I have said repeatedly on this blog and elsewhere for the past eleven years that PACS is a critical, life-saving creation. Dalai's First Law, in fact, states that PACS IS the Radiology Department. And as it is used today, the EHR the patient's entire record, and his connection to healthcare. Nothing happens in an electrified hospital that doesn't pass through the EHR. If it works, great. If it fails, people die. You might recall the little Ebola episode in Dallas from 18 months ago, and the Epic Fail that contributed to the near-disaster. (I say "near" because "only" one person died that time.) What I said then is still true:
Do you sense a familiar refrain? (Lawyers please note...THIS IS ALL MY VERY OWN HUMBLE OPINION, as is every other word that I have ever written or ever will write, unless quoted from someone else, and worth every cent my dear readers paid for it.) Once again, here in the Health Care Field of Dreams, we have badly written, badly designed software, created with minimal input from those who have to use it, selected and then implemented by IT types who also don't have to use it and don't understand enough about those who do to get it done right. This has to stop. Right. Bloody. Now. Hit CNTL-ALT-Delete and start over.

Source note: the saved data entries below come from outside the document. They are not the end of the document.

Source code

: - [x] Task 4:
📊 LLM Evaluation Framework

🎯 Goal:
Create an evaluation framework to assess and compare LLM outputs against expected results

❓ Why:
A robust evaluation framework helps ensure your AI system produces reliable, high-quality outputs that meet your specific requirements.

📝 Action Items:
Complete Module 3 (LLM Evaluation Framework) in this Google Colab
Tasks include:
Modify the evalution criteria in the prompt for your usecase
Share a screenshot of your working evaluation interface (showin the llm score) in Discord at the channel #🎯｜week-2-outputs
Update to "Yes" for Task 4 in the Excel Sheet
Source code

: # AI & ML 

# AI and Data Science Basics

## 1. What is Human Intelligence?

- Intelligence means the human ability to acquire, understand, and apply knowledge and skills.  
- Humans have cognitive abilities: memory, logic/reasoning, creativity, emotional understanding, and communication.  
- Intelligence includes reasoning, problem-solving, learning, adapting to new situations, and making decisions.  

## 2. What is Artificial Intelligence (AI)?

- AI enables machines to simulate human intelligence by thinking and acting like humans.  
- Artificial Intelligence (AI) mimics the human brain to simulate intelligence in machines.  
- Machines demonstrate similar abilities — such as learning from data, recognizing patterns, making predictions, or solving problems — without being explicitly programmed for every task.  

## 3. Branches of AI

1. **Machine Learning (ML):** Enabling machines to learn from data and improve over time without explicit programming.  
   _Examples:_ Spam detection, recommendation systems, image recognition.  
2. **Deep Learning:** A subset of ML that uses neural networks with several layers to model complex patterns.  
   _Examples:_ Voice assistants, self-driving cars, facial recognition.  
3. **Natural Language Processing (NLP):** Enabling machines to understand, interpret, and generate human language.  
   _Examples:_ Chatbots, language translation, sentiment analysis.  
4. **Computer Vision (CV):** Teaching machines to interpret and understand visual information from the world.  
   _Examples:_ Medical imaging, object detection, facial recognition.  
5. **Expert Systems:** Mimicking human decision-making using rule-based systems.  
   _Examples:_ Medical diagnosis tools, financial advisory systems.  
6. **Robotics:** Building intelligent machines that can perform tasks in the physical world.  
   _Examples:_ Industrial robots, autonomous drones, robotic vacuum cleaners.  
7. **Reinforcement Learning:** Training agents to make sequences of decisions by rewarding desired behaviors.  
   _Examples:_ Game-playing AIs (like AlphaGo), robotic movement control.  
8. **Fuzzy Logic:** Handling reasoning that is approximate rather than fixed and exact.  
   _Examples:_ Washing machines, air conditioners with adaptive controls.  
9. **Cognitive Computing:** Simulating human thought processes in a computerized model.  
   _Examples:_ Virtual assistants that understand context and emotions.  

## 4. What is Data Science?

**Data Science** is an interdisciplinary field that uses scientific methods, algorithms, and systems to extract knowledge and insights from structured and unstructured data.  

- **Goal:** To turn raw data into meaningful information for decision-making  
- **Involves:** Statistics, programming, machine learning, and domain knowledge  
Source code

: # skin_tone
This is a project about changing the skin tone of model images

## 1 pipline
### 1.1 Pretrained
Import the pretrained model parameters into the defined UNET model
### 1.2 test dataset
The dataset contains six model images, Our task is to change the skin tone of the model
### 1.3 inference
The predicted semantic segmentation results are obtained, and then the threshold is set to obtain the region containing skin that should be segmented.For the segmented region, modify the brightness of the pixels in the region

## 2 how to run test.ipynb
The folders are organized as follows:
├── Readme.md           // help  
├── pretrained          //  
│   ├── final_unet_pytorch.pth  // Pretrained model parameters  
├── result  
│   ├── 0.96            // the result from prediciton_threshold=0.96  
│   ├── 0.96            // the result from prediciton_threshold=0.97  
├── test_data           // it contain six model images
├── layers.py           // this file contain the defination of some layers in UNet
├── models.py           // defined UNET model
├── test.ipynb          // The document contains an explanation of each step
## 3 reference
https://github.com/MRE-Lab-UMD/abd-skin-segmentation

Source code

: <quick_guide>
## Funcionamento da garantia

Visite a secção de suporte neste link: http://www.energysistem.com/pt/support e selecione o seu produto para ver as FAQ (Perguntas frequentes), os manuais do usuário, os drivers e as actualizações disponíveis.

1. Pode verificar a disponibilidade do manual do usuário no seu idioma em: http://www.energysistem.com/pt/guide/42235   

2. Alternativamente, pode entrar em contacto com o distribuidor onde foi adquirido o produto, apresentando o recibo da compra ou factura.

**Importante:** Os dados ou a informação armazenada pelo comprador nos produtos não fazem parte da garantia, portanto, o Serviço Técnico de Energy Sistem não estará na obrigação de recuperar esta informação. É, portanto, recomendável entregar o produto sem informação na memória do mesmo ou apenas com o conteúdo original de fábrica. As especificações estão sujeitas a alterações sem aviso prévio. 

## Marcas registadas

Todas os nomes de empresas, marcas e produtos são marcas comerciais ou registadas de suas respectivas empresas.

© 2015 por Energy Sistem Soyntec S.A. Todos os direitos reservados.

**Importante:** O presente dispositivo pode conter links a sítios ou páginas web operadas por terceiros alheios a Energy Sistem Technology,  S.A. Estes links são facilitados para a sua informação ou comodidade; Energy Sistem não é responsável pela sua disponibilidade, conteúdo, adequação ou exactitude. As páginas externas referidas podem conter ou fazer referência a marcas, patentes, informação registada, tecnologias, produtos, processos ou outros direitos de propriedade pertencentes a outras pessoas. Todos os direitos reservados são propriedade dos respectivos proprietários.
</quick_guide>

With Epic and the government having their hands deep inside each others' panties, we may well be stuck with these unusable systems for the foreseeable future. (And as an aside, if you deconstruct the Meaningful Use rewards and penalties, doctors are being bribed to buy EHR's that have the certified and confirmed ability to transmit data to Washington, D.C., so again, we won't expect the government to do anything about anything.) But, the demise of Mr. Duncan, and no doubt dozens if not hundreds more that he inadvertently infected between his two ER visits may level the playing field.

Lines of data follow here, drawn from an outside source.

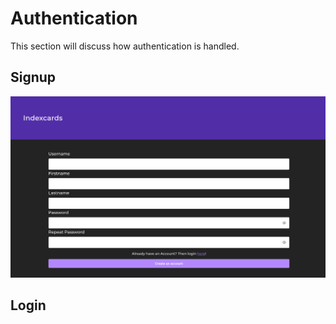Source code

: # Authentication

This section will discuss how authentication is handled.

## Signup


![Signup UI](images/signup.png)

## Login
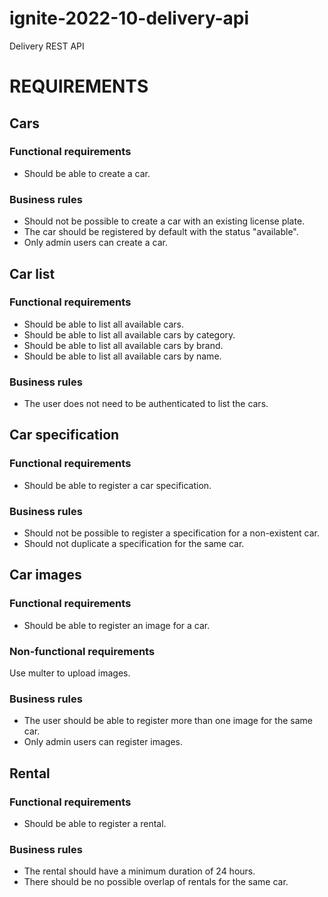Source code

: # ignite-2022-10-delivery-api
Delivery REST API

# REQUIREMENTS

## Cars

### Functional requirements

- Should be able to create a car.

### Business rules

- Should not be possible to create a car with an existing license plate.
- The car should be registered by default with the status "available".
- Only admin users can create a car.

## Car list

### Functional requirements

- Should be able to list all available cars.
- Should be able to list all available cars by category.
- Should be able to list all available cars by brand.
- Should be able to list all available cars by name.

### Business rules

- The user does not need to be authenticated to list the cars.

## Car specification

### Functional requirements

- Should be able to register a car specification.

### Business rules

- Should not be possible to register a specification for a non-existent car.
- Should not duplicate a specification for the same car.

## Car images

### Functional requirements

- Should be able to register an image for a car.

### Non-functional requirements

Use multer to upload images.

### Business rules

- The user should be able to register more than one image for the same car.
- Only admin users can register images.

## Rental

### Functional requirements

- Should be able to register a rental.

### Business rules

- The rental should have a minimum duration of 24 hours.
- There should be no possible overlap of rentals for the same car.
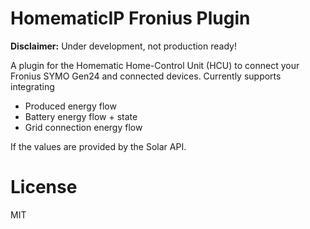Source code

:HomematicIP Fronius Plugin
==========================

**Disclaimer:** Under development, not production ready!

A plugin for the Homematic Home-Control Unit (HCU) to connect your Fronius SYMO Gen24 and connected devices. Currently supports integrating

* Produced energy flow
* Battery energy flow + state
* Grid connection energy flow

If the values are provided by the Solar API.

# License

MIT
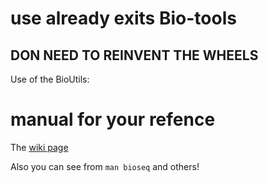 use already exits Bio-tools
===============================
DON NEED TO REINVENT THE WHEELS
-----------------------------------


Use of the BioUtils:

# manual for your refence 

The [wiki page](http://diverge.hunter.cuny.edu/labwiki/Bioutils)

Also you can see from `man bioseq` and others!
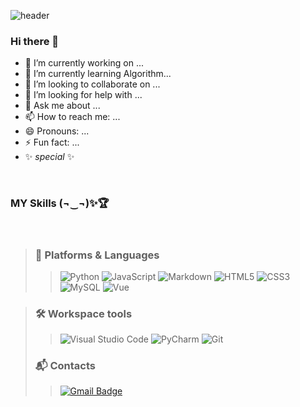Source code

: ![header](https://capsule-render.vercel.app/api?&type=rect&text=%20Jeong%20Mo's%20&fontColor=f9cf95&height=200&fontAlign=40&fontSize=50&animation=twinkling&desc=Space&descAlign=68&descSize=30&color=0:8b7e74,100:3c4c3d)


### Hi there 👋

- 🔭 I’m currently working on ... 
- 🌱 I’m currently learning Algorithm...
- 👯 I’m looking to collaborate on ...
- 🤔 I’m looking for help with ...
- 💬 Ask me about ...
- 📫 How to reach me: ...
- 😄 Pronouns: ...
- ⚡ Fun fact: ...
- ✨ _special_ ✨



<!-- ![header](https://capsule-render.vercel.app/api?&type=rect&text=S%20k%20i%20l%20l%20s%20&fontColor=f9cf95&height=50&fontAlign=40&fontSize=30&animation=twinkling&desc=(¬‿¬)✨🏆&descAlign=68&descSize=20&color=0:8fb1b1,100:3c4c3d) -->
<br/>

### MY Skills (¬‿¬)✨🏆
<br/>

>  ### 🧠 Platforms & Languages
> >![Python](https://img.shields.io/badge/Python-f9cf95.svg?&style=for-the-badge&logo=Python&logoColor=white)
> >![JavaScript](https://img.shields.io/badge/JavaScript-ebf5b3.svg?&style=for-the-badge&logo=JavaScript&logoColor=white)
> >![Markdown](https://img.shields.io/badge/Markdown-ffb752.svg?&style=for-the-badge&logo=Markdown&logoColor=white)
> >![HTML5](https://img.shields.io/badge/HTML5-dc8965.svg?&style=for-the-badge&logo=HTML5&logoColor=white)
> >![CSS3](https://img.shields.io/badge/CSS3-c17f5e.svg?&style=for-the-badge&logo=CSS3&logoColor=white)
> >![MySQL](https://img.shields.io/badge/MySQL-8b7e74.svg?&style=for-the-badge&logo=MySQL&logoColor=white)
> >![Vue](https://img.shields.io/badge/vue.js-4FC08D?style=for-the-badge&logo=vue.js&logoColor=white) 

> 
> 
> ### 🛠 Workspace tools
> >![Visual Studio Code](https://img.shields.io/badge/Visual%20Studio%20Code-649681.svg?&style=for-the-badge&logo=Visual%20Studio%20Code&logoColor=white)
> >![PyCharm](https://img.shields.io/badge/PyCharm-3eb489.svg?&style=for-the-badge&logo=PyCharm&logoColor=white)
> >![Git](https://img.shields.io/badge/Git-1e453e.svg?&style=for-the-badge&logo=Git&logoColor=white)
>
> ### 📬 Contacts 
> >[![Gmail Badge](https://img.shields.io/badge/Mail-d14836?style=flat-square&logo=Gmail&logoColor=white&link=mailto:jeremy0410@hanmail.net)](mailto:jeremy0410@hanmail.net)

It is clear that Epic's epic Dallas fail (which might not really be totally attributable to Epic per se, but rather to the way the product was set up in the field, not passing that one lil' bitty critical entry to where it should go), contributed to Mr. Duncan's being released when he should have been locked up in the local version of Wildfire. It is possible, just barely possible, that this tragic episode will awaken the public to the dangers inherent in the IT-controlled medical software industry and its acronymbysmal spawn, EHR's, CPOE's, and the occasional unruly PACS. Get enough people upset about this, and they will call their congressmen, and more importantly their lawyers. (I would submit that more gets done by class-action suit in this country than by Congress.)

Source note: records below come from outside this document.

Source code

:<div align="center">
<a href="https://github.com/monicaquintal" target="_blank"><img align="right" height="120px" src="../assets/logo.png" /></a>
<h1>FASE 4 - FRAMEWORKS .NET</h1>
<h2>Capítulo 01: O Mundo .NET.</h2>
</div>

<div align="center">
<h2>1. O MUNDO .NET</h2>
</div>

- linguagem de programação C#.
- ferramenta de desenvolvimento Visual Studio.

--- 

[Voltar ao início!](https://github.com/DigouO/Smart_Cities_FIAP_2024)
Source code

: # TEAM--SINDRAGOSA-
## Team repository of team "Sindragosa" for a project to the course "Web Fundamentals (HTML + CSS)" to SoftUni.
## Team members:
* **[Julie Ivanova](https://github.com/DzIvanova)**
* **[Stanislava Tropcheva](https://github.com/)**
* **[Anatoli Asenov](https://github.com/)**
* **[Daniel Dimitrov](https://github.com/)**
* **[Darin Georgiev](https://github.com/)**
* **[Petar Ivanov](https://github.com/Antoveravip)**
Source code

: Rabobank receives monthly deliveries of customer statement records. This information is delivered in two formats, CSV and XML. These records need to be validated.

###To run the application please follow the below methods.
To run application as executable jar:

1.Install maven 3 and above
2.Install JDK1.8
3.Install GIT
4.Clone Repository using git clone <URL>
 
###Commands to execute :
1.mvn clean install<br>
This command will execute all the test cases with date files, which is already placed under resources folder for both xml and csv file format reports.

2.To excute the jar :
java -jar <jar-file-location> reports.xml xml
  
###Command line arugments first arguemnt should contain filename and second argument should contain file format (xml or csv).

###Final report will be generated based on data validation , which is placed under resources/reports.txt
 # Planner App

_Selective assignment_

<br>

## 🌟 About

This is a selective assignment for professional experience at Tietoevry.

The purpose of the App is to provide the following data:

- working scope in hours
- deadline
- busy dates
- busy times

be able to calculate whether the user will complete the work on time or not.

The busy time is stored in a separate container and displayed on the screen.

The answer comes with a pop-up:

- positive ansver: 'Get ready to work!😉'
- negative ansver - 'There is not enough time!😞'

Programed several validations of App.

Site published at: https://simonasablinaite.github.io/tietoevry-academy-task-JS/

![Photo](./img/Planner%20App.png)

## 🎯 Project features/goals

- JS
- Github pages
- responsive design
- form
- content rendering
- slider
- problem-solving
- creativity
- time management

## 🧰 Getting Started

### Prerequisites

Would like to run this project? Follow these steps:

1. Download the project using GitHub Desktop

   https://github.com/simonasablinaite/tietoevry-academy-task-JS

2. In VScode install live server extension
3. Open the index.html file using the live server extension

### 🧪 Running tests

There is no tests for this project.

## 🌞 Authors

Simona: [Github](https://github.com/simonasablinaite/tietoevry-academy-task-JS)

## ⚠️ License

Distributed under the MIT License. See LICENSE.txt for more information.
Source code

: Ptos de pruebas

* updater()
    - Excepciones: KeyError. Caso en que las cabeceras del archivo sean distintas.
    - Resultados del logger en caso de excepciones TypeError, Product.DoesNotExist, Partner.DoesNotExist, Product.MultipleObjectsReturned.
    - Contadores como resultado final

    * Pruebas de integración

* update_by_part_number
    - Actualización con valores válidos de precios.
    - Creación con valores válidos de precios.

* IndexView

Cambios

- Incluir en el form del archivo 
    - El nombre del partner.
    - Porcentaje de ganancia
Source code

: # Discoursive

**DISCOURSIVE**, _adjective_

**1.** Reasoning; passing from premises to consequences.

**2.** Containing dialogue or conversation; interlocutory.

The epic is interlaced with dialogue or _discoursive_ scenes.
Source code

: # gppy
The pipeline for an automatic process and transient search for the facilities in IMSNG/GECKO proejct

I realize that replacing these huge legacy systems which were outdated before they were even conceived would cost somewhere in the trillions of dollars, and so I'm not holding my breath that this will ever happen. But maybe a few million and billion dollar suits and fines would get the attention of the Epics, the Cerners, McKessons, and all the others who create these nightmares. Or maybe, just maybe, the execs will read this, and the other rebellious propaganda we are starting to see online, and realize that they are causing damage rather than progress, and be inspired to turn it all around. I'm a staunch believer in the electronic record, PACS, computers, iPhones, Apple Watches, and anything else technical. This is the future, without question. But it has to be done right, and so far that hasn't happened.
And don't underestimate the power of the individuals. Go to ZDogg's site, letdoctorsbedoctors.com, and express your opinion about EHR's. It's a start.
This sorry state of medical software cannot go on. The time has come to fix it. Now.